___ Entries shown ___
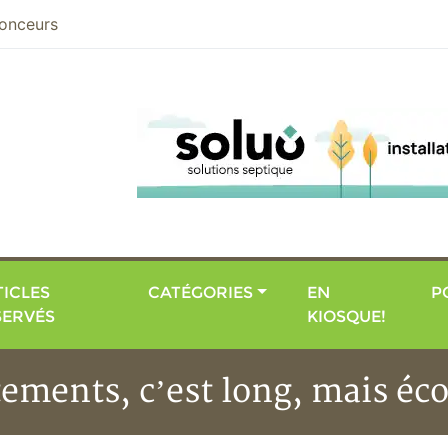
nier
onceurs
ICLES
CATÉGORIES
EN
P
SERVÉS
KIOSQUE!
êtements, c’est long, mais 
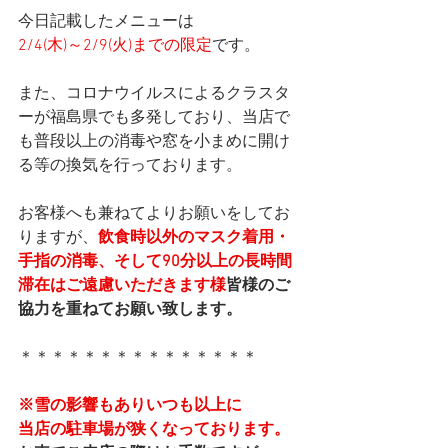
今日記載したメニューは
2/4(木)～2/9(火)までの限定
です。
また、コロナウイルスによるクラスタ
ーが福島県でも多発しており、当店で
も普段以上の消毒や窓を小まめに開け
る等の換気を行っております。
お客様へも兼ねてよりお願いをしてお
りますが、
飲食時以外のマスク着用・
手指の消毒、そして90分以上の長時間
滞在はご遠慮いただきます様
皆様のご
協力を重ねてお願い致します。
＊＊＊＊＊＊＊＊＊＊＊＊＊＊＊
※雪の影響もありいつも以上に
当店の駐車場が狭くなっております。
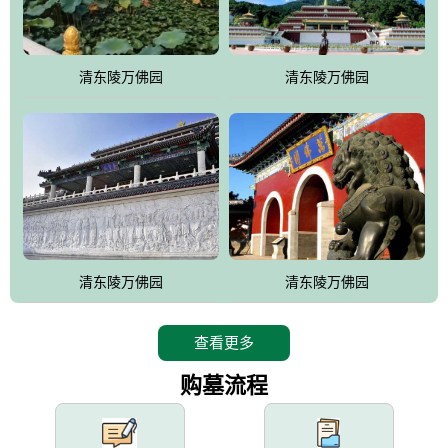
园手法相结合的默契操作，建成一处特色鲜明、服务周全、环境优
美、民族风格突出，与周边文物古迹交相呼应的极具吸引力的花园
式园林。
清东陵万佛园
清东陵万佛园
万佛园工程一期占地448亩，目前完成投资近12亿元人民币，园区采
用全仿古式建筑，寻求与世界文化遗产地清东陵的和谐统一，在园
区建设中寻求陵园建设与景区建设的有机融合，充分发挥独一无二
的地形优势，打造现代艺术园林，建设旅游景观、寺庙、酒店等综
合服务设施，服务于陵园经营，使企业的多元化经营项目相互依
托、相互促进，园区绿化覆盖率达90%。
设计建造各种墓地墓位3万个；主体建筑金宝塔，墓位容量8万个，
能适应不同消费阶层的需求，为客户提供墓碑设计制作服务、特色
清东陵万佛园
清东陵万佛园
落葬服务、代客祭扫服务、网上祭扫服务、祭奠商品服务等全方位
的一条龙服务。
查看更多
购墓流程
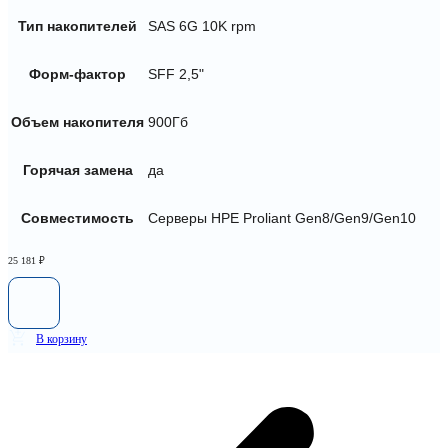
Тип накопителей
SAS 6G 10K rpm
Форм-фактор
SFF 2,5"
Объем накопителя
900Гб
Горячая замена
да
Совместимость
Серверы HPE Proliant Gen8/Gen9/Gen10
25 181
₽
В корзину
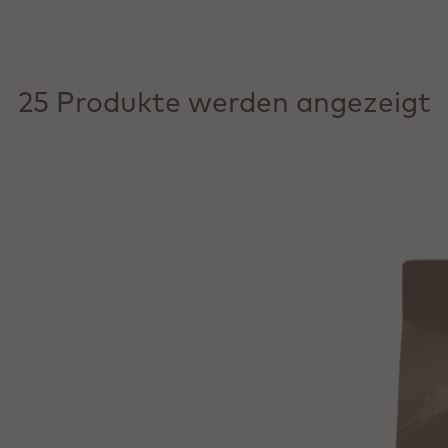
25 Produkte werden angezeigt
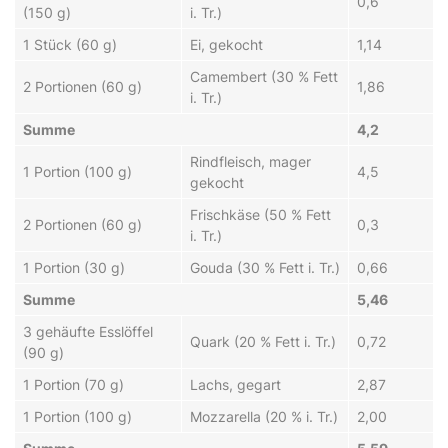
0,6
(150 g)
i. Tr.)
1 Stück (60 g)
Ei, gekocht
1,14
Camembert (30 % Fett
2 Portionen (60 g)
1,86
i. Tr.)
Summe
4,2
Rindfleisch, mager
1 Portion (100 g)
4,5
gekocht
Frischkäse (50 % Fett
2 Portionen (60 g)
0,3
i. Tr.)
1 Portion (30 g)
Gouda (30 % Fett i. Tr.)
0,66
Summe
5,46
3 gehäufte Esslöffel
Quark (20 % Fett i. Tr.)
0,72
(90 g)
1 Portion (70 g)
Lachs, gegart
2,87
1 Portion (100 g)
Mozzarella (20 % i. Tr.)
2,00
___
*What is expected:* Lay out the text lines from all of the stored data above as a single numbered list, leaving out any blank lines. Do not include the pictures in your answer.

*Solved exercise:*
1. nier
2. onceurs
3. ICLES
4. CATÉGORIES
5. EN
6. P
7. SERVÉS
8. KIOSQUE!
9. êtements, c’est long, mais 
10. 今日記載したメニューは
11. 2/4(木)～2/9(火)までの限定
12. です。
13. また、コロナウイルスによるクラスタ
14. ーが福島県でも多発しており、当店で
15. も普段以上の消毒や窓を小まめに開け
16. る等の換気を行っております。
17. お客様へも兼ねてよりお願いをしてお
18. りますが、
19. 飲食時以外のマスク着用・
20. 手指の消毒、そして90分以上の長時間
21. 滞在はご遠慮いただきます様
22. 皆様のご
23. 協力を重ねてお願い致します。
24. ＊＊＊＊＊＊＊＊＊＊＊＊＊＊＊
25. ※雪の影響もありいつも以上に
26. 当店の駐車場が狭くなっております。
27. 园手法相结合的默契操作，建成一处特色鲜明、服务周全、环境优
28. 美、民族风格突出，与周边文物古迹交相呼应的极具吸引力的花园
29. 式园林。
30. 清东陵万佛园
31. 清东陵万佛园
32. 万佛园工程一期占地448亩，目前完成投资近12亿元人民币，园区采
33. 用全仿古式建筑，寻求与世界文化遗产地清东陵的和谐统一，在园
34. 区建设中寻求陵园建设与景区建设的有机融合，充分发挥独一无二
35. 的地形优势，打造现代艺术园林，建设旅游景观、寺庙、酒店等综
36. 合服务设施，服务于陵园经营，使企业的多元化经营项目相互依
37. 托、相互促进，园区绿化覆盖率达90%。
38. 设计建造各种墓地墓位3万个；主体建筑金宝塔，墓位容量8万个，
39. 能适应不同消费阶层的需求，为客户提供墓碑设计制作服务、特色
40. 清东陵万佛园
41. 清东陵万佛园
42. 落葬服务、代客祭扫服务、网上祭扫服务、祭奠商品服务等全方位
43. 的一条龙服务。
44. 查看更多
45. 购墓流程
46. Тип накопителей
47. SAS 6G 10K rpm
48. Форм-фактор
49. SFF 2,5"
50. Объем накопителя
51. 900Гб
52. Горячая замена
53. да
54. Совместимость
55. Серверы HPE Proliant Gen8/Gen9/Gen10
56. 25 181
57. ₽
58. В корзину
59. 25 Produkte werden angezeigt
60. 0,6
61. (150 g)
62. i. Tr.)
63. 1 Stück (60 g)
64. Ei, gekocht
65. 1,14
66. Camembert (30 % Fett
67. 2 Portionen (60 g)
68. 1,86
69. i. Tr.)
70. Summe
71. 4,2
72. Rindfleisch, mager
73. 1 Portion (100 g)
74. 4,5
75. gekocht
76. Frischkäse (50 % Fett
77. 2 Portionen (60 g)
78. 0,3
79. i. Tr.)
80. 1 Portion (30 g)
81. Gouda (30 % Fett i. Tr.)
82. 0,66
83. Summe
84. 5,46
85. 3 gehäufte Esslöffel
86. Quark (20 % Fett i. Tr.)
87. 0,72
88. (90 g)
89. 1 Portion (70 g)
90. Lachs, gegart
91. 2,87
92. 1 Portion (100 g)
93. Mozzarella (20 % i. Tr.)
94. 2,00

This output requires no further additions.